● What this task involves: Report every line of the records beneath this task that holds the string "Enterprises".

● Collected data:
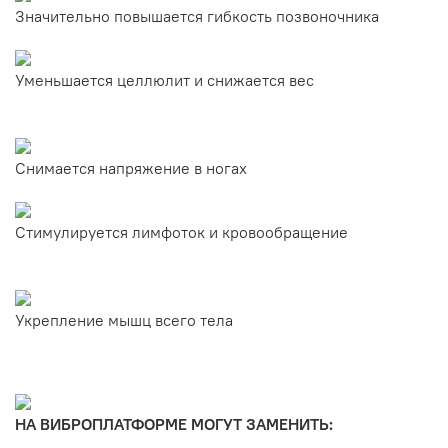
Значительно повышается гибкость позвоночника
Уменьшается целлюлит и снижается вес
Снимается напряжение в ногах
Стимулируется лимфоток и кровообращение
Укрепление мышц всего тела
НА ВИБРОПЛАТФОРМЕ МОГУТ ЗАМЕНИТЬ:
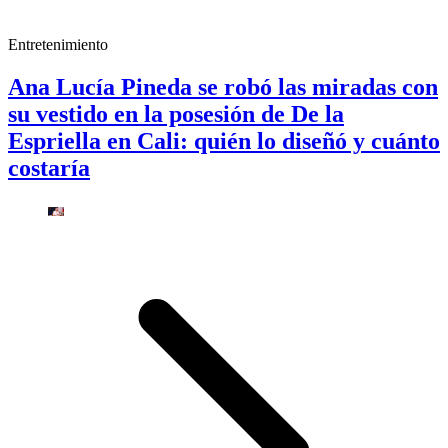
Entretenimiento
Ana Lucía Pineda se robó las miradas con
su vestido en la posesión de De la
Espriella en Cali: quién lo diseñó y cuánto
costaría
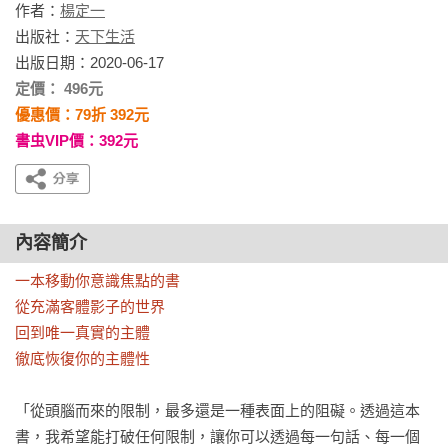
作者：
楊定一
出版社：
天下生活
出版日期：2020-06-17
定價： 496元
優惠價：79折 392元
書虫VIP價：392元
內容簡介
一本移動你意識焦點的書

從充滿客體影子的世界

回到唯一真實的主體

徹底恢復你的主體性
「從頭腦而來的限制，最多還是一種表面上的阻礙。透過這本
書，我希望能打破任何限制，讓你可以透過每一句話、每一個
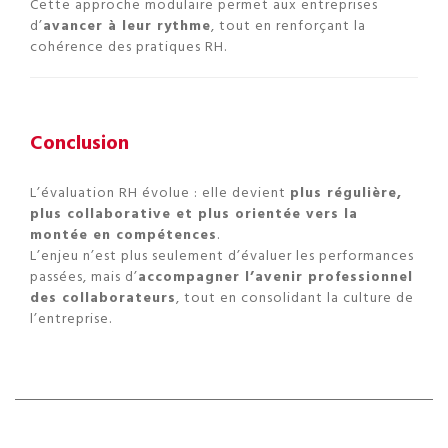
Cette approche modulaire permet aux entreprises
d’
avancer à leur rythme
, tout en renforçant la
cohérence des pratiques RH.
Conclusion
L’évaluation RH évolue : elle devient
plus régulière,
plus collaborative et plus orientée vers la
montée en compétences
.
L’enjeu n’est plus seulement d’évaluer les performances
passées, mais d’
accompagner l’avenir professionnel
des collaborateurs
, tout en consolidant la culture de
l’entreprise.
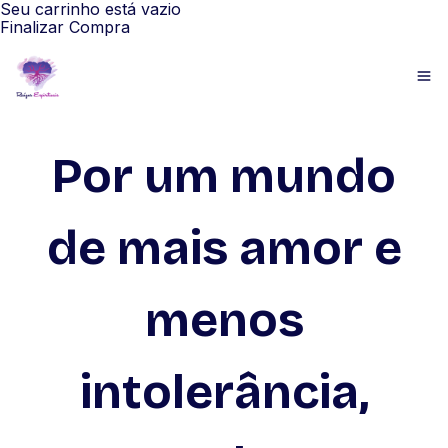
Seu carrinho está vazio
Finalizar Compra
Por um mundo
de mais amor e
menos
intolerância,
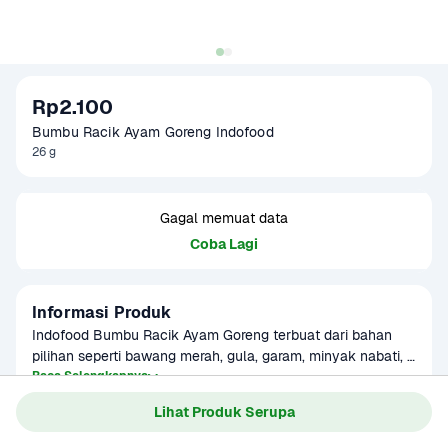
Rp2.100
Bumbu Racik Ayam Goreng Indofood
26 g
Gagal memuat data
Coba Lagi
Informasi Produk
Indofood Bumbu Racik Ayam Goreng terbuat dari bahan 
pilihan seperti bawang merah, gula, garam, minyak nabati, 
bawang putih, daun serai, daun salam. Diproses secara 
Baca Selengkapnya
Kategori
Bumbu & Saus
higienis, menghasilkan rasa yang nikmat seperti cita rasa 
Lihat Produk Serupa
Umur Simpan
3-8 bulan
khas Indonesia.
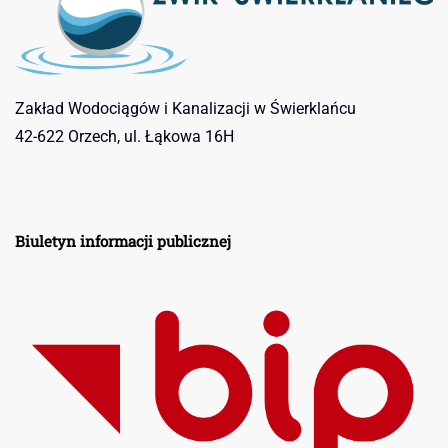
Zakład Wodociągów i Kanalizacji w Świerklańcu
42-622 Orzech, ul. Łąkowa 16H
Biuletyn informacji publicznej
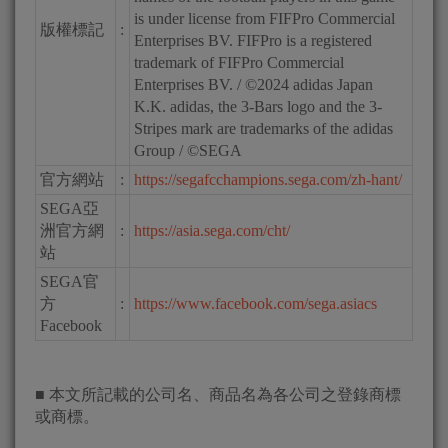
is under license from FIFPro Commercial
版權標記
:
Enterprises BV. FIFPro is a registered
trademark of FIFPro Commercial
Enterprises BV. / ©2024 adidas Japan
K.K. adidas, the 3-Bars logo and the 3-
Stripes mark are trademarks of the adidas
Group / ©SEGA
官方網站
:
https://segafcchampions.sega.com/zh-hant/
SEGA亞
洲官方網
:
https://asia.sega.com/cht/
站
SEGA官
方
:
https://www.facebook.com/sega.asiacs
Facebook
■ 本文所記載的公司名、商品名為各公司之登錄商標
或商標。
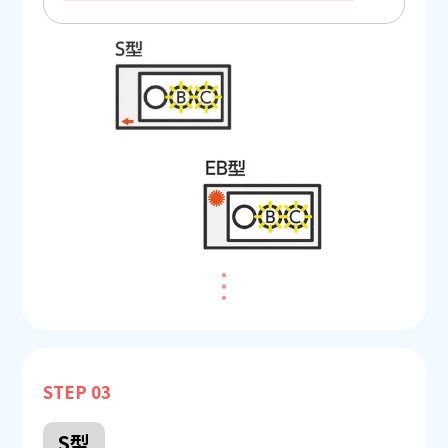
STEP 03
S型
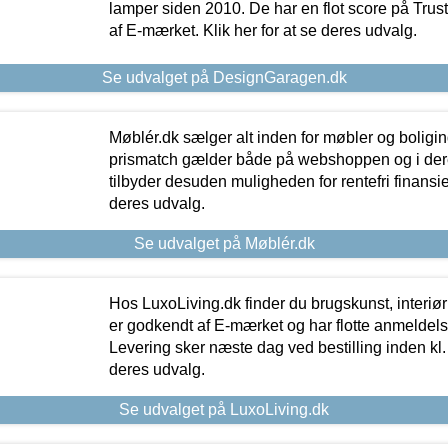
lamper siden 2010. De har en flot score på Trustpi
af E-mærket. Klik her for at se deres udvalg.
Se udvalget på DesignGaragen.dk
Møblér.dk sælger alt inden for møbler og boligi
prismatch gælder både på webshoppen og i dere
tilbyder desuden muligheden for rentefri finansier
deres udvalg.
Se udvalget på Møblér.dk
Hos LuxoLiving.dk finder du brugskunst, interiør
er godkendt af E-mærket og har flotte anmeldelse
Levering sker næste dag ved bestilling inden kl. 1
deres udvalg.
Se udvalget på LuxoLiving.dk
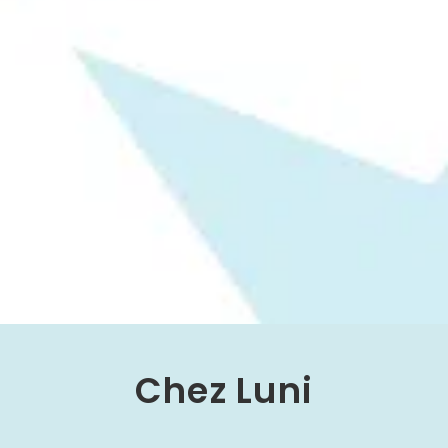
Chez Luni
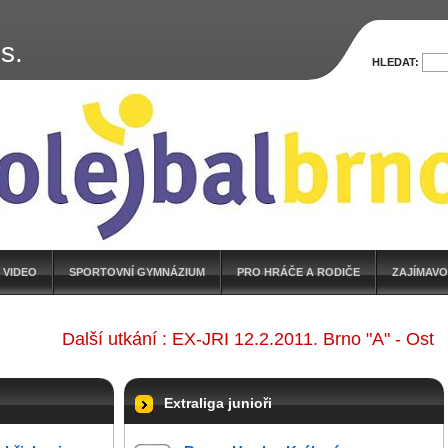
s.
HLEDAT:
 VIDEO
SPORTOVNÍ GYMNÁZIUM
PRO HRÁČE A RODIČE
ZAJÍMAVO
Další utkání : EX-JRI 12.2.2011. Brno "A" - Ostrava 
Extraliga junioři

● Finished exercise:
Enterprises BV. FIFPro is a registered
Enterprises BV. / ©2024 adidas Japan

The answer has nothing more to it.